What to produce. Transcribe every one of the rows below verbatim, without altering a single character.

Saved entries
┌──
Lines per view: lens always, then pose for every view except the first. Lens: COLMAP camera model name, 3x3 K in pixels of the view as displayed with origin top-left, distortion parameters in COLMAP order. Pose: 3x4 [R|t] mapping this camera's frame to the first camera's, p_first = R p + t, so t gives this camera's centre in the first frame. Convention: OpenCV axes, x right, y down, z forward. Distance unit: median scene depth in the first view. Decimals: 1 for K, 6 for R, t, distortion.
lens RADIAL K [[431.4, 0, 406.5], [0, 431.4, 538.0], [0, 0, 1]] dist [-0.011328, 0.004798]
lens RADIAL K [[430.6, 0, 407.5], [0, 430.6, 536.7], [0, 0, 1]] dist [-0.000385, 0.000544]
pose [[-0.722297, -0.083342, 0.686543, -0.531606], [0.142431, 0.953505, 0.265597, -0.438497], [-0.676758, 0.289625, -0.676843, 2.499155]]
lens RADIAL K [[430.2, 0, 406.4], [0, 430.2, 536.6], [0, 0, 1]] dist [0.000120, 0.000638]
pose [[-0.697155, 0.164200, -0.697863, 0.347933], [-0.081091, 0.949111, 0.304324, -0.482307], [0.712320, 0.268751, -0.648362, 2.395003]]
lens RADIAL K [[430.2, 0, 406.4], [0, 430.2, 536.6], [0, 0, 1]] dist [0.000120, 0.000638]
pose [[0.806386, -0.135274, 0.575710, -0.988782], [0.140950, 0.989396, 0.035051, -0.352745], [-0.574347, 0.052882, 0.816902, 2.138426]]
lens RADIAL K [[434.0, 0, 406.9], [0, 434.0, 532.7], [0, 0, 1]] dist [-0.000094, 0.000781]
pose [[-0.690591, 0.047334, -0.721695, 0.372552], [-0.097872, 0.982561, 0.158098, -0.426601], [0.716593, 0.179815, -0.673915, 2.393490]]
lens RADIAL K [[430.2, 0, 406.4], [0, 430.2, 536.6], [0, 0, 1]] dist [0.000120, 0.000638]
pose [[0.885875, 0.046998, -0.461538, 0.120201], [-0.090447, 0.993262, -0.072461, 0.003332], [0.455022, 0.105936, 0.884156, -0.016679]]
└──
The completed task.
Lines per view: lens always, then pose for every view except the first. Lens: COLMAP camera model name, 3x3 K in pixels of the view as displayed with origin top-left, distortion parameters in COLMAP order. Pose: 3x4 [R|t] mapping this camera's frame to the first camera's, p_first = R p + t, so t gives this camera's centre in the first frame. Convention: OpenCV axes, x right, y down, z forward. Distance unit: median scene depth in the first view. Decimals: 1 for K, 6 for R, t, distortion.
lens RADIAL K [[431.4, 0, 406.5], [0, 431.4, 538.0], [0, 0, 1]] dist [-0.011328, 0.004798]
lens RADIAL K [[430.6, 0, 407.5], [0, 430.6, 536.7], [0, 0, 1]] dist [-0.000385, 0.000544]
pose [[-0.722297, -0.083342, 0.686543, -0.531606], [0.142431, 0.953505, 0.265597, -0.438497], [-0.676758, 0.289625, -0.676843, 2.499155]]
lens RADIAL K [[430.2, 0, 406.4], [0, 430.2, 536.6], [0, 0, 1]] dist [0.000120, 0.000638]
pose [[-0.697155, 0.164200, -0.697863, 0.347933], [-0.081091, 0.949111, 0.304324, -0.482307], [0.712320, 0.268751, -0.648362, 2.395003]]
lens RADIAL K [[430.2, 0, 406.4], [0, 430.2, 536.6], [0, 0, 1]] dist [0.000120, 0.000638]
pose [[0.806386, -0.135274, 0.575710, -0.988782], [0.140950, 0.989396, 0.035051, -0.352745], [-0.574347, 0.052882, 0.816902, 2.138426]]
lens RADIAL K [[434.0, 0, 406.9], [0, 434.0, 532.7], [0, 0, 1]] dist [-0.000094, 0.000781]
pose [[-0.690591, 0.047334, -0.721695, 0.372552], [-0.097872, 0.982561, 0.158098, -0.426601], [0.716593, 0.179815, -0.673915, 2.393490]]
lens RADIAL K [[430.2, 0, 406.4], [0, 430.2, 536.6], [0, 0, 1]] dist [0.000120, 0.000638]
pose [[0.885875, 0.046998, -0.461538, 0.120201], [-0.090447, 0.993262, -0.072461, 0.003332], [0.455022, 0.105936, 0.884156, -0.016679]]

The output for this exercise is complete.